- Born: October 14, 1950 Sarıkamış, Kars Province, Turkey
- Died: July 13, 2017 (aged 66) Istanbul, Turkey
- Education: St. Joseph High School Istanbul; Ankara University's Faculty of Political Science;
- Occupation: Journalist
- Years active: 1975–2017
- Children: 1

= Okay Gönensin =

Turkish journalist (1950–2017)

Okay Gönensin (October 14, 1950 – July 13, 2017) was a Turkish journalist.

Okay Gönensin was born in Sarıkamış, Kars Province on October 14, 1950. After finishing the St. Joseph High School in Istanbul in 1967, he studied at Ankara University's Faculty of Political Science and graduated in 1972. He entered his journalism career at the daily Cumhuriyet in 1975. He served as editor in chief, editorial coordinator, executive editor and columnist at the newspapers Cumhuriyet, Sabah, Yeni Yüzyıl, Star and Yeni Binyıl.

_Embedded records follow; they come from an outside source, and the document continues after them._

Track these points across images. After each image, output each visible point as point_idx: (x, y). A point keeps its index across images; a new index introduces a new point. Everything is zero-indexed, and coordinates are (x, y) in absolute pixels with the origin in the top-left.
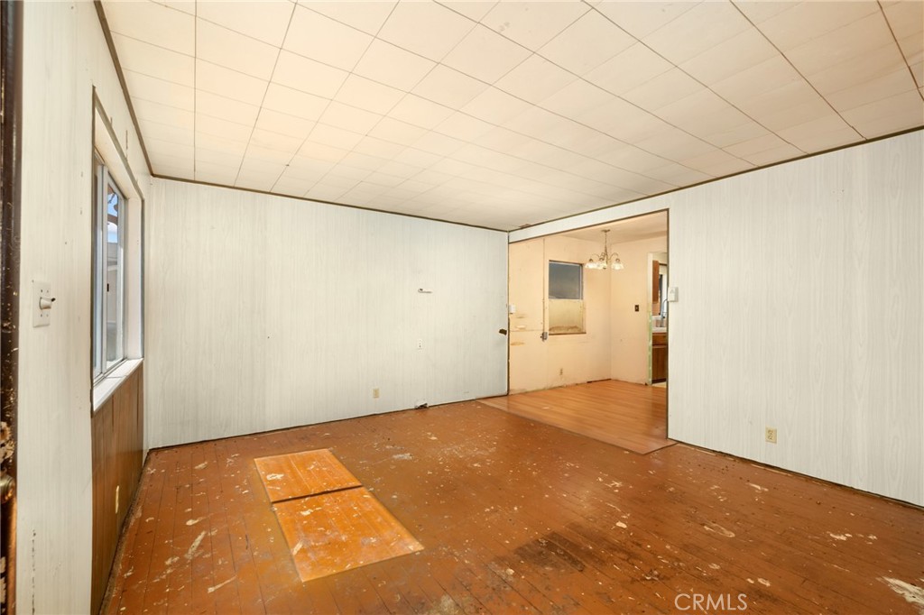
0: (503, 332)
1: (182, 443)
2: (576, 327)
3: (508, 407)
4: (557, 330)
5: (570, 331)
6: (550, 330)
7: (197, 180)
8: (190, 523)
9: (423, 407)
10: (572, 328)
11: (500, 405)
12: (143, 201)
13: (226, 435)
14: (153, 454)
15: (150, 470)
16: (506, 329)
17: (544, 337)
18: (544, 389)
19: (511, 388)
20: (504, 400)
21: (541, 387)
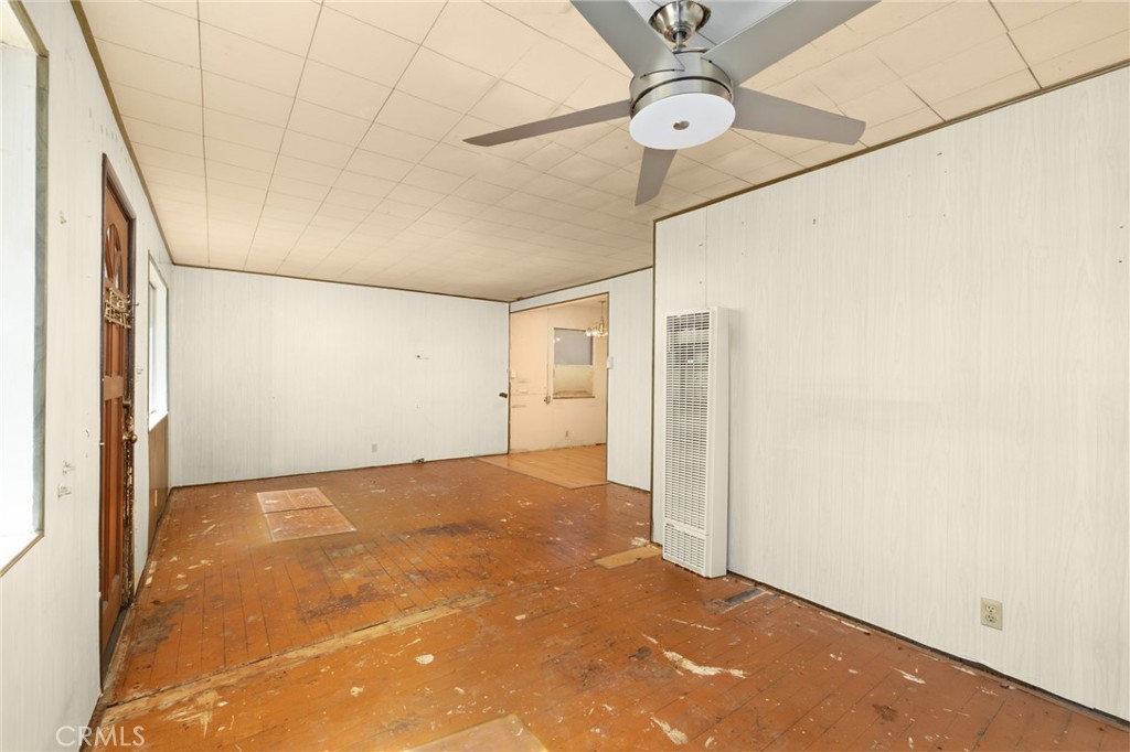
0: (502, 395)
1: (199, 483)
2: (585, 392)
3: (509, 465)
4: (561, 394)
5: (578, 395)
6: (555, 394)
7: (212, 266)
8: (205, 521)
9: (420, 463)
10: (580, 392)
11: (502, 463)
12: (168, 290)
13: (237, 479)
14: (175, 492)
15: (173, 498)
16: (507, 392)
17: (547, 401)
18: (548, 450)
19: (512, 447)
20: (505, 458)
21: (545, 447)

Lately, he worked with the daily Vatan, he had co-founded.

Gönensin was married to journalist Zeynep Göğüş. The marriage ended with divorce. He died in the early hours of July 13, 2017. He was interred at Nakkaştepe Cemetery following the religious funeral held at Zincirlikuyu Cemetery Mosque. He is survived by a son Can.